In the revision, we will draw the similarity change curve and T-SNE map to make readers better understand the training dynamics of our SafeReAct.

Question 2: The framing of the paper for "post-trained LLMs" is too broad.

Answer to Question 2: As illustrated in the introduction [lines 22–32], post-trained LLMs refer to LLMs being further fine-tuned to enhance specific domain capabilities, such as reasoning. But we agree that “post-training” may be too broad. Therefore, we decided to change it to domain-tuned LLMs in the revision, e.g, LRMs are reasoning domain fine-tuned LLMs. We will reword this phrase and emphasize its definition in the revised version.

To further validate our SafeReAct’s effectiveness on other domain-tuned LLMs, during the rebuttal phase, we further evaluated our method on a public financial-domain LLM on Huggingface that was finetuned on LLaMA-3.1-Instruct with financial datasets. (MonteXiaofeng/Finance-llama3_1_8B_instruct) The results are summarized below, which demonstrate our effectiveness on financial domain-tuned LLMs.

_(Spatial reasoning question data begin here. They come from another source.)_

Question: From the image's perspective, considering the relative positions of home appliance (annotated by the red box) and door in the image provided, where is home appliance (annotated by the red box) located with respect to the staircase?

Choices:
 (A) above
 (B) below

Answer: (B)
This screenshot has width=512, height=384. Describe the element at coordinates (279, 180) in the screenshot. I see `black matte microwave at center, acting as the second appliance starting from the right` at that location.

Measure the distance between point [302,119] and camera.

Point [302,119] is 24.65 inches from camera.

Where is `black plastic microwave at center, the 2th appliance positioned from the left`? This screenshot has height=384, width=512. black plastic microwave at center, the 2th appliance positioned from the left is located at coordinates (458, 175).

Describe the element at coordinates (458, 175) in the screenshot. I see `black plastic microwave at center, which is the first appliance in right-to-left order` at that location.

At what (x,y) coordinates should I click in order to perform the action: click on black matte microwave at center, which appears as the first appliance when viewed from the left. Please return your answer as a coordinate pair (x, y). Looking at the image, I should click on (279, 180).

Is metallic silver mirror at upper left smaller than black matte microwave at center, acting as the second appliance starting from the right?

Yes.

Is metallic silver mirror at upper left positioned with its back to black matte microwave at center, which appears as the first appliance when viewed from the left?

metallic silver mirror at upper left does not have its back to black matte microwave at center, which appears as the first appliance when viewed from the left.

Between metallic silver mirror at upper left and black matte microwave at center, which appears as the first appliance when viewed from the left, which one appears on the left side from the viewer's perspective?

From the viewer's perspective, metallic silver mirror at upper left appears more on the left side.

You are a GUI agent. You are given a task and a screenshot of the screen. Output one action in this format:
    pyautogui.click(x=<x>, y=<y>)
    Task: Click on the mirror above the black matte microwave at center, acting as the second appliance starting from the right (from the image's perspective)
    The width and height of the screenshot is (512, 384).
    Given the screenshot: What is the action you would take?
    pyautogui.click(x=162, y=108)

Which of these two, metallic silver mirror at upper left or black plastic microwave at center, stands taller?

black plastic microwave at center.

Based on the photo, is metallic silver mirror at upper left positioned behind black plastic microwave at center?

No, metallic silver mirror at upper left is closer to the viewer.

Combining this result and former results stated in the paper, one can see that our method is effective across reasoning, medical, and financial domains. Given the diversity of these tasks, we believe our findings generalize well to various types of domain-tuned LLMs. But we will clearly write that “Our evaluations only include reasoning, medical, and financial domains” in the limitation section.

Question 3: In equation (2), why use different p, q for selection?

Answer to Question 3: Because p is related to LLM's general ability, while q is related to LLM's target abilities (like reasoning or medical problems). As the target domain is only a small part of LLM's general abilities, q is usually smaller than p to select those purely reasoning-related neurons instead of some neurons related to common tasks. (For example, neurons related to general instruction following will also be activated in reasoning data.)

Question 4: For figure 2, can you also show reasoning ability (in addition to safety) before vs. after these interventions?

Answer to Question 4: The results on MATH-500 for the models whose reasoning-related neurons were pruned in Figures 2 are as follows:

From the results, one can see that the models’ reasoning abilities are completely removed. Combined with its safety performance in Figure 2, we can conclude that the model's reasoning ability masks its original safety ability.

Question 5: I also encourage the authors to do a more careful writing revision of the paper. There are various places with typos or grammatical errors throughout the paper.

Answer to Question 5: We will revise the paper to remove the typos.